As Proud noted, childhood opportunities for free play have declined since the 1950s. The number of activities that children can do on their own that are perceived as safe has declined, and parents are starting their children in sports programs earlier.

"I would argue that sports are not a replacement for free play because the child is not determining how, when, why and what they do—it's being determined by an adult," Proud said. "The child is not growing in understanding their limits and understanding what risk is and what their own limits are when a parent is directing them."

As playground equipment manufacturers innovate with more new and different products to spur child engagement, approaches to playground safety are shifting in tandem.

"In the past, the standards were written to say, this is what a swing should have, or this is what a slide guideline should look like," Smith said. "Now, we're heading to a more hazard-based safety view of things. We do this now, but it will be more important moving on. You'll be looking for neck entrapments, head entrapments, entanglements, sharp edges. As the equipment designs grow and change over time, it's too hard to continually define every piece of playground equipment.
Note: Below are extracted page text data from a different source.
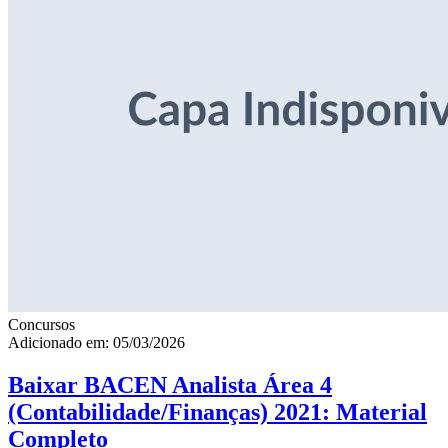
Concursos
Adicionado em: 05/03/2026
Baixar BACEN Analista Área 4
(Contabilidade/Finanças) 2021: Material
Completo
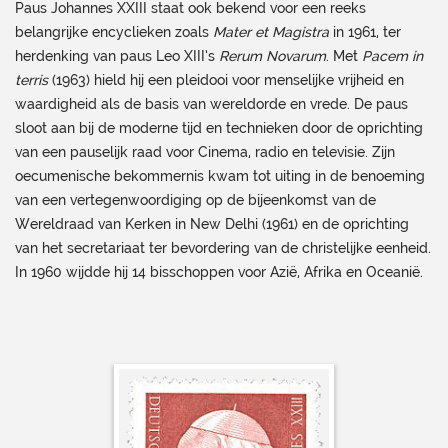
Paus Johannes XXIII staat ook bekend voor een reeks
belangrijke encyclieken zoals
Mater et Magistra
in 1961, ter
herdenking van paus Leo XIII’s
Rerum Novarum
. Met
Pacem in
terris
(1963) hield hij een pleidooi voor menselijke vrijheid en
waardigheid als de basis van wereldorde en vrede. De paus
sloot aan bij de moderne tijd en technieken door de oprichting
van een pauselijk raad voor Cinema, radio en televisie. Zijn
oecumenische bekommernis kwam tot uiting in de benoeming
van een vertegenwoordiging op de bijeenkomst van de
Wereldraad van Kerken in New Delhi (1961) en de oprichting
van het secretariaat ter bevordering van de christelijke eenheid.
In 1960 wijdde hij 14 bisschoppen voor Azië, Afrika en Oceanië.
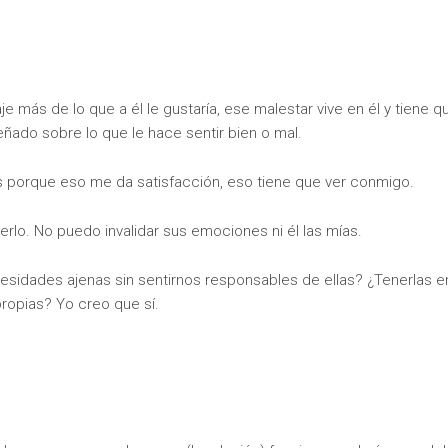
je más de lo que a él le gustaría, ese malestar vive en él y tiene q
señado sobre lo que le hace sentir bien o mal.
as porque eso me da satisfacción, eso tiene que ver conmigo.
rlo. No puedo invalidar sus emociones ni él las mías.
sidades ajenas sin sentirnos responsables de ellas? ¿Tenerlas e
ropias? Yo creo que sí.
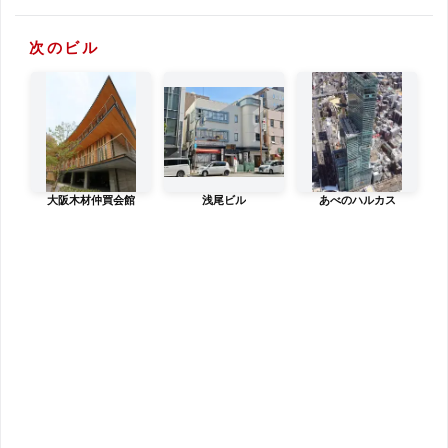
次のビル
大阪木材仲買会館
浅尾ビル
あべのハルカス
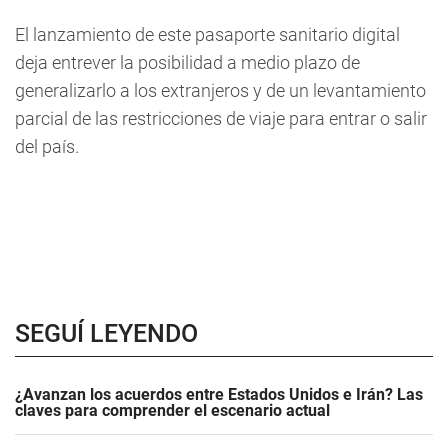
El lanzamiento de este pasaporte sanitario digital
deja entrever la posibilidad a medio plazo de
generalizarlo a los extranjeros y de un levantamiento
parcial de las restricciones de viaje para entrar o salir
del país.
SEGUÍ LEYENDO
¿Avanzan los acuerdos entre Estados Unidos e Irán? Las
claves para comprender el escenario actual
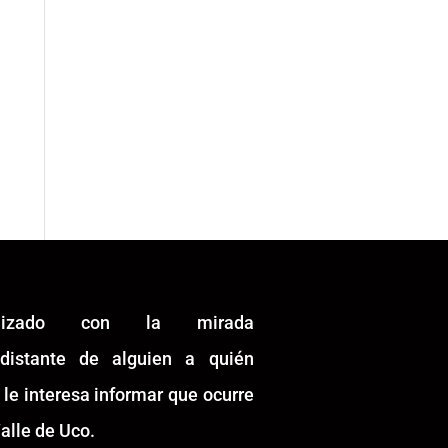
alizado con la mirada
idistante de alguien a quién
 le interesa informar que ocurre
alle de Uco.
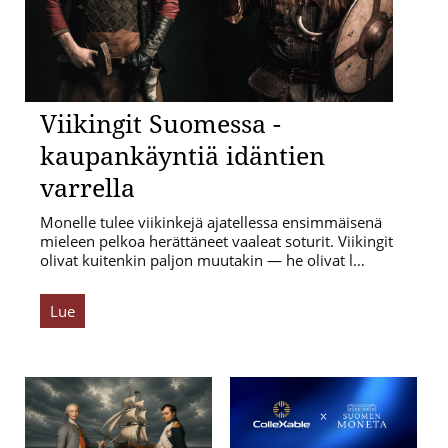
Viikingit Suomessa -
kaupankäyntiä idäntien
varrella
Monelle tulee viikinkejä ajatellessa ensimmäisenä
mieleen pelkoa herättäneet vaaleat soturit. Viikingit
olivat kuitenkin paljon muutakin — he olivat l…
Lue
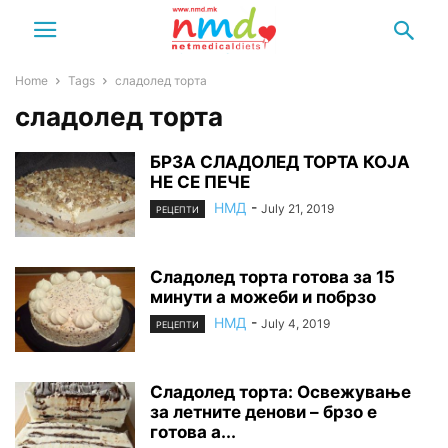
Home
Tags
сладолед торта
сладолед торта
БРЗА СЛАДОЛЕД ТОРТА КОЈА
НЕ СЕ ПЕЧЕ
НМД
-
July 21, 2019
РЕЦЕПТИ
Сладолед торта готова за 15
минути а можеби и побрзо
НМД
-
July 4, 2019
РЕЦЕПТИ
Сладолед торта: Освежување
за летните денови – брзо е
готова а...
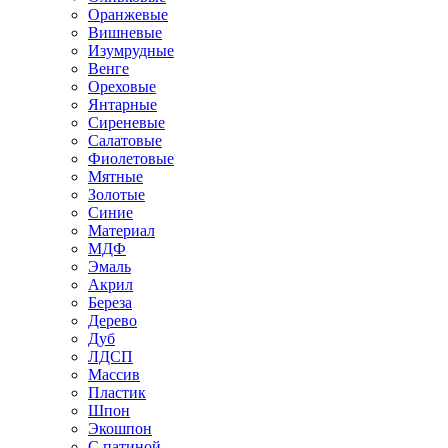
Оранжевые
Вишневые
Изумрудные
Венге
Ореховые
Янтарные
Сиреневые
Салатовые
Фиолетовые
Мятные
Золотые
Синие
Материал
МДФ
Эмаль
Акрил
Береза
Дерево
Дуб
ЛДСП
Массив
Пластик
Шпон
Экошпон
С патиной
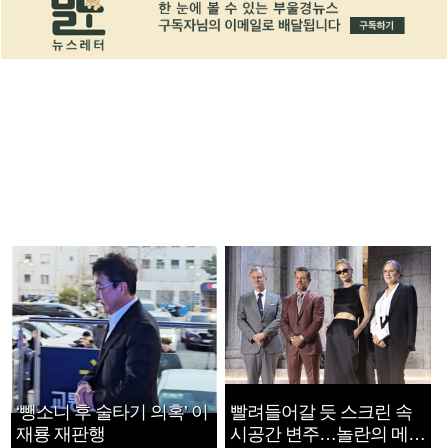
‘뺑소니 후 술타기 의혹’ 이
빨려들어갈 듯 스크린 속
재룡 재판행
시공간 변주…놀란의 메시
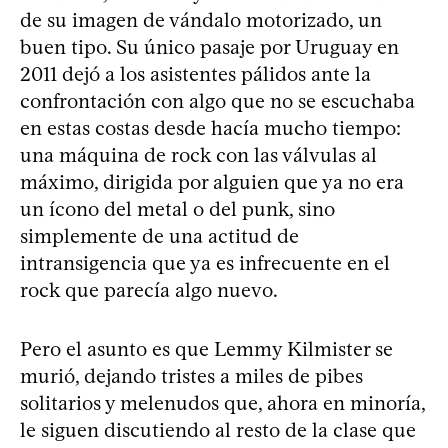
de su imagen de vándalo motorizado, un
buen tipo. Su único pasaje por Uruguay en
2011 dejó a los asistentes pálidos ante la
confrontación con algo que no se escuchaba
en estas costas desde hacía mucho tiempo:
una máquina de rock con las válvulas al
máximo, dirigida por alguien que ya no era
un ícono del metal o del punk, sino
simplemente de una actitud de
intransigencia que ya es infrecuente en el
rock que parecía algo nuevo.
Pero el asunto es que Lemmy Kilmister se
murió, dejando tristes a miles de pibes
solitarios y melenudos que, ahora en minoría,
le siguen discutiendo al resto de la clase que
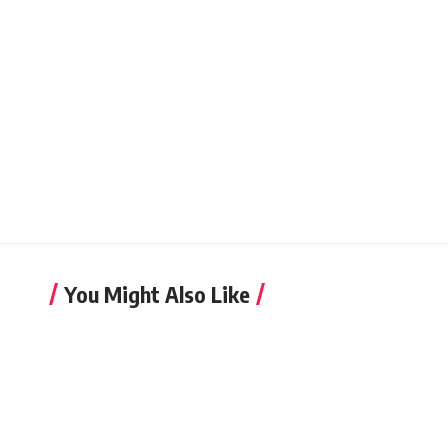
You Might Also Like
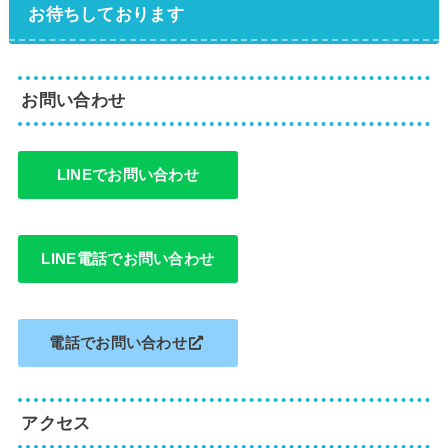
お待ちしております
お問い合わせ
LINEでお問い合わせ
LINE電話でお問い合わせ
電話でお問い合わせ
アクセス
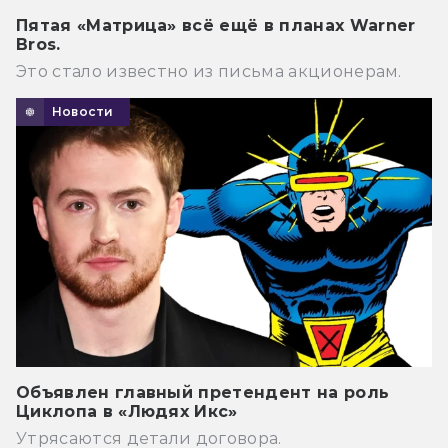
Пятая «Матрица» всё ещё в планах Warner
Bros.
Это стало известно из письма акционерам.
Новости
Объявлен главный претендент на роль
Циклопа в «Людях Икс»
Утрясаются детали договора.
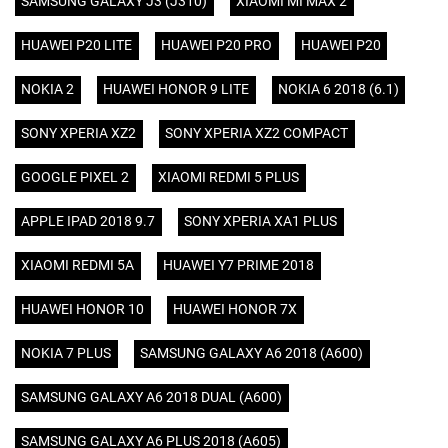
SAMSUNG GALAXY J3 (J310)
XIAOMI MI MAX 2
HUAWEI P20 LITE
HUAWEI P20 PRO
HUAWEI P20
NOKIA 2
HUAWEI HONOR 9 LITE
NOKIA 6 2018 (6.1)
SONY XPERIA XZ2
SONY XPERIA XZ2 COMPACT
GOOGLE PIXEL 2
XIAOMI REDMI 5 PLUS
APPLE IPAD 2018 9.7
SONY XPERIA XA1 PLUS
XIAOMI REDMI 5A
HUAWEI Y7 PRIME 2018
HUAWEI HONOR 10
HUAWEI HONOR 7X
NOKIA 7 PLUS
SAMSUNG GALAXY A6 2018 (A600)
SAMSUNG GALAXY A6 2018 DUAL (A600)
SAMSUNG GALAXY A6 PLUS 2018 (A605)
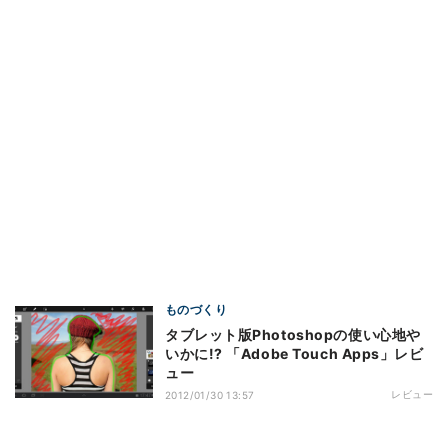
ものづくり
タブレット版Photoshopの使い心地や
いかに!? 「Adobe Touch Apps」レビ
ュー
レビュー
2012/01/30 13:57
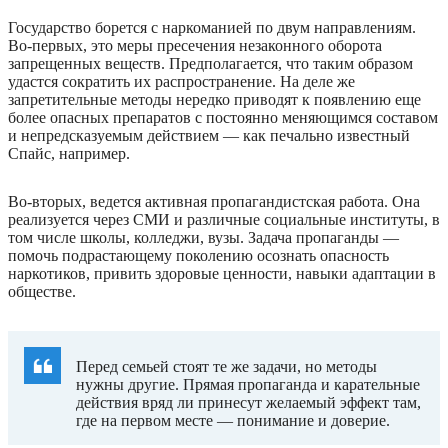
Государство борется с наркоманией по двум направлениям.
Во-первых, это меры пресечения незаконного оборота
запрещенных веществ. Предполагается, что таким образом
удастся сократить их распространение. На деле же
запретительные методы нередко приводят к появлению еще
более опасных препаратов с постоянно меняющимся составом
и непредсказуемым действием — как печально известный
Спайс, например.
Во-вторых, ведется активная пропагандистская работа. Она
реализуется через СМИ и различные социальные институты, в
том числе школы, колледжи, вузы. Задача пропаганды —
помочь подрастающему поколению осознать опасность
наркотиков, привить здоровые ценности, навыки адаптации в
обществе.
Перед семьей стоят те же задачи, но методы
нужны другие. Прямая пропаганда и карательные
действия вряд ли принесут желаемый эффект там,
где на первом месте — понимание и доверие.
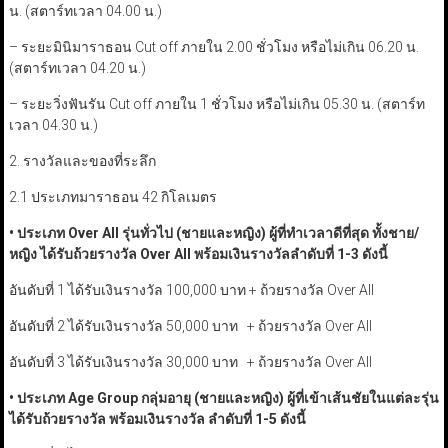
น. (สตาร์ทเวลา 04.00 น.)
– ระยะมินิมาราธอน Cut off ภายใน 2.00 ชั่วโมง หรือไม่เกิน 06.20 น.
(สตาร์ทเวลา 04.20 น.)
– ระยะวิ่งฟันรัน Cut off ภายใน 1 ชั่วโมง หรือไม่เกิน 05.30 น. (สตาร์ท
เวลา 04.30 น.)
2. รางวัลและของที่ระลึก
2.1 ประเภทมาราธอน 42 กิโลเมตร
•
ประเภท
Over All
รุ่นทั่วไป (ชายและหญิง) ผู้ที่ทำเวลาดีที่สุด ทั้งชาย/
หญิง ได้รับถ้วยรางวัล
Over All
พร้อมเงินรางวัลลำดับที่
1-3
ดังนี้
อันดับที่ 1 ได้รับเงินรางวัล 100,000 บาท + ถ้วยรางวัล Over All
อันดับที่ 2 ได้รับเงินรางวัล 50,000 บาท + ถ้วยรางวัล Over All
อันดับที่ 3 ได้รับเงินรางวัล 30,000 บาท + ถ้วยรางวัล Over All
•
ประเภท
Age Group
กลุ่มอายุ (ชายและหญิง) ผู้ที่เข้าเส้นชัยในแต่ละรุ่น
ได้รับถ้วยรางวัล พร้อมเงินรางวัล ลำดับที่
1-5
ดังนี้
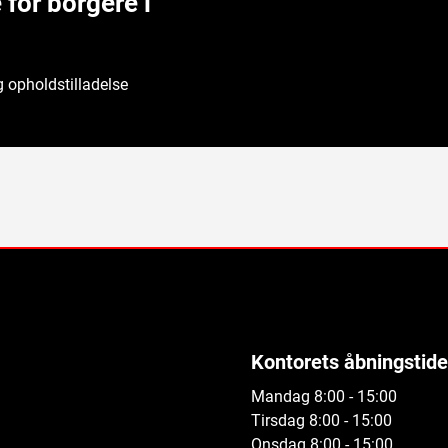
or borgere i
g opholdstilladelse
Kontorets åbningstide
Mandag 8:00 - 15:00
Tirsdag 8:00 - 15:00
Onsdag 8:00 - 15:00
You have to take a different approach when you look at safety."

This hazard-based approach is particularly important in evaluating natural play areas. "I'm seeing a lot of natural play areas being created with very high structures that are created out of natural materials," Hendy said. "And because it's a natural rock or a giant log, the owner doesn't think they have to put surfacing around it."

Operators creating natural areas for active play should still take the same diligence in evaluating the area for hazards as they would in a traditional playground.

As playground manufacturers and operators try new approaches, they agree on one thing: Safety and engagement can go together. "We can introduce challenge and maintain safety at the same time," Proud said. "To do that, though, we have to rethink some of the assumptions about what a playground is. This is an inflection point where we can do that for outdoor play."